Fig 1.
Spaced-word match between two DNA sequences S1 and S2 at (2,3) with respect to a pattern P = 1100101 representing match positions (‘1’) and don’t-care positions (‘0’).
The same spaced word TA**A*C occurs at position 2 in S1 and at position 3 in S2.
Fig 2.
Test run on Shigella dysenteriae 1 197 (4.44 Mb) and E. coli strain UTI89 (5.15 Mb).
F(k), as defined in (3), is plotted against the word length k for contiguous words. From the length of the sequences, the values of kmin and kmax are calculated with (14) and (15) as kmin = 19 and kmax = 24.
Fig 3.
For distance values d between 0.05 and 1.0, we generated pairs of simulated DNA sequences of length L = 100 kb with a Jukes-Cantor distance d, i.e. with an average of d substitutions per sequence position.

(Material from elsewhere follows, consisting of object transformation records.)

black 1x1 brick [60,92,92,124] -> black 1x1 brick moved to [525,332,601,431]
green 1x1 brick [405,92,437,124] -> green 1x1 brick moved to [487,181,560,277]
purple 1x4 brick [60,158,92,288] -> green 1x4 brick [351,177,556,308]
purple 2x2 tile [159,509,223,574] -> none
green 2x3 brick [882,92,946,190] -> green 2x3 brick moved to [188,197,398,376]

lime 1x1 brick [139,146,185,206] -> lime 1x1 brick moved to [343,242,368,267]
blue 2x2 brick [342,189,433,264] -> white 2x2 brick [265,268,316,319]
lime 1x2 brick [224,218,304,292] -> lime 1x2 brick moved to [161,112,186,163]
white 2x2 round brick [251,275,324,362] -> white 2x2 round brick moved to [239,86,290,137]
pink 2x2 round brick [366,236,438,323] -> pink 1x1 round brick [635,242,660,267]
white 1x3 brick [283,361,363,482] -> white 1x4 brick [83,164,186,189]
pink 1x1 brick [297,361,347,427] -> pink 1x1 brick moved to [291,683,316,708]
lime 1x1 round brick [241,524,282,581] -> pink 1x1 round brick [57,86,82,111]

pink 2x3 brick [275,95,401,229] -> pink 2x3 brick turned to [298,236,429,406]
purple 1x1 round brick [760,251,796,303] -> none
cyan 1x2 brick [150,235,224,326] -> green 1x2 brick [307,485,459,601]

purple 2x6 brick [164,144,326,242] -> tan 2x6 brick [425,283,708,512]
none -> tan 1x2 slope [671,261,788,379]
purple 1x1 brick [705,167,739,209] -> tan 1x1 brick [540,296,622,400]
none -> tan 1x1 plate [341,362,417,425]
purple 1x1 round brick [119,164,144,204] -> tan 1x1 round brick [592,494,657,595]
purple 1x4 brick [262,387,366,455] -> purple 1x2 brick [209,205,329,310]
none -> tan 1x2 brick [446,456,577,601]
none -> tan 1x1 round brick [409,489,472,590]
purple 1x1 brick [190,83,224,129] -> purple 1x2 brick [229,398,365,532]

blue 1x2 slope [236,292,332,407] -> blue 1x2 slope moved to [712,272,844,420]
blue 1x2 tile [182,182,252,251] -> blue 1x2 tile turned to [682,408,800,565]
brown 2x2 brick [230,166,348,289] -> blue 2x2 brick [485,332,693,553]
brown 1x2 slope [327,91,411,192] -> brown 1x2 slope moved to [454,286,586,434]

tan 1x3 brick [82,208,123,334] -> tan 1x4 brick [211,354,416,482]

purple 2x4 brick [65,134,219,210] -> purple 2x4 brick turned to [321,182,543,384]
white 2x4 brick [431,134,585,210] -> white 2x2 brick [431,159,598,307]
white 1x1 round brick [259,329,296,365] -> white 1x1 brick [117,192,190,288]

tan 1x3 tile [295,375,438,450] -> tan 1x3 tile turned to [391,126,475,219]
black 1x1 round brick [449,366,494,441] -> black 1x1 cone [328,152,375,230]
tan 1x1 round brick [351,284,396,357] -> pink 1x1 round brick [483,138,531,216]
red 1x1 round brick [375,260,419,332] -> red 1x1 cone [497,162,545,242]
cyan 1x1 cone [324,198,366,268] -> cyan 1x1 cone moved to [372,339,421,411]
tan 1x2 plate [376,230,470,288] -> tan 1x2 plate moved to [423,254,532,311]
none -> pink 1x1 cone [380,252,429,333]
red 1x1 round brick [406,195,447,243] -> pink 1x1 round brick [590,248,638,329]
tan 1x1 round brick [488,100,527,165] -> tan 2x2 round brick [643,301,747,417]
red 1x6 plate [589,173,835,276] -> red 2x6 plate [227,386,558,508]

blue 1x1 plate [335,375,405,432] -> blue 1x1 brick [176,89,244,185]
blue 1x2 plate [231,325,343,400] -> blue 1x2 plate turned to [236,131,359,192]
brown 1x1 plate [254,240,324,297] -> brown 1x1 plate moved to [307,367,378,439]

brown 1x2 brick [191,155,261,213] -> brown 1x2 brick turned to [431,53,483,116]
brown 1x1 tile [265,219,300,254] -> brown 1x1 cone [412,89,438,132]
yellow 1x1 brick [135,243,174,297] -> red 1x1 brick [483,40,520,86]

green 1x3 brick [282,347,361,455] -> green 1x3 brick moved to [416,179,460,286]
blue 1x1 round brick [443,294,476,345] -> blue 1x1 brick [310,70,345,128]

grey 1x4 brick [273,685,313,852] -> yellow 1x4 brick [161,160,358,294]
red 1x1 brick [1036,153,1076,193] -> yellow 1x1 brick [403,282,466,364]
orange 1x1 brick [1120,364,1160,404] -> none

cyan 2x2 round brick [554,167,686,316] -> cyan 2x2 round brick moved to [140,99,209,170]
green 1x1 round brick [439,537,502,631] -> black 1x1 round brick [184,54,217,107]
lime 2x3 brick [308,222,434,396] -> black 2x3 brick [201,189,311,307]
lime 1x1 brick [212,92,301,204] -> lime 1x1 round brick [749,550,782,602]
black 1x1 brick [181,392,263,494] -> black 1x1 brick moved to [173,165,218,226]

Distances between the sequences were estimated with Slope-SpaM, (a) based on k-mers and (b) based on spaced words with random patterns with a probability of 0.5 for a match position at each position. For each value of d, 20,000 sequence pairs were generated, their average estimated distances are plotted against the real distances. Standard deviations are shown as error bars.
Fig 4.
Estimated vs. real distances for pairs of simulated sequences as in Fig 3, but with sequences of length L = 1Mb.
Fig 5.
Distances estimated by the alignment-free programs Mash [9], Skmer [37], Slope-Spam (this paper) and Spaced [40] between semi-artificial sequences consisting of 252 homologous genes from 19 strains of Wolbachia, embedded in non-related random sequences.
Ten data sets were generated by adding random sequences of different lengths. The x-axis is the proportion of the homologous sequence within the semi-artificial sequences, the y-axis is the ratio between the distance estimated from the semi-artificial sequences and the distances estimated from the original, homologous gene sequences, see the main text for more details.
Table 1.
Test results on five sets of genome sequences from AFproject.
Pairwise distance values calculated with different alignment-free methods were used as input for Neighbor-Joining [60]; the table contains normalized Robinson-Foulds distances between the resulting trees and reference trees. Thus, the smaller the values are, the more similar are the produced trees to the reference trees. The table also shows the median results from 74 methods evaluated in the AFproject study. Three of the best performing programs in this study are shown (all results, except for Slope-SpaM, are taken from [44]).
Table 2.
Runtime in seconds of Slope-SpaM (with spaced words) and six other alignment-free programs on three different sets of genomes that were used as benchmark data in AFproject [44].
On the largest data set, the set of plant genomes, co-phylog and kmacs were unable to produce results.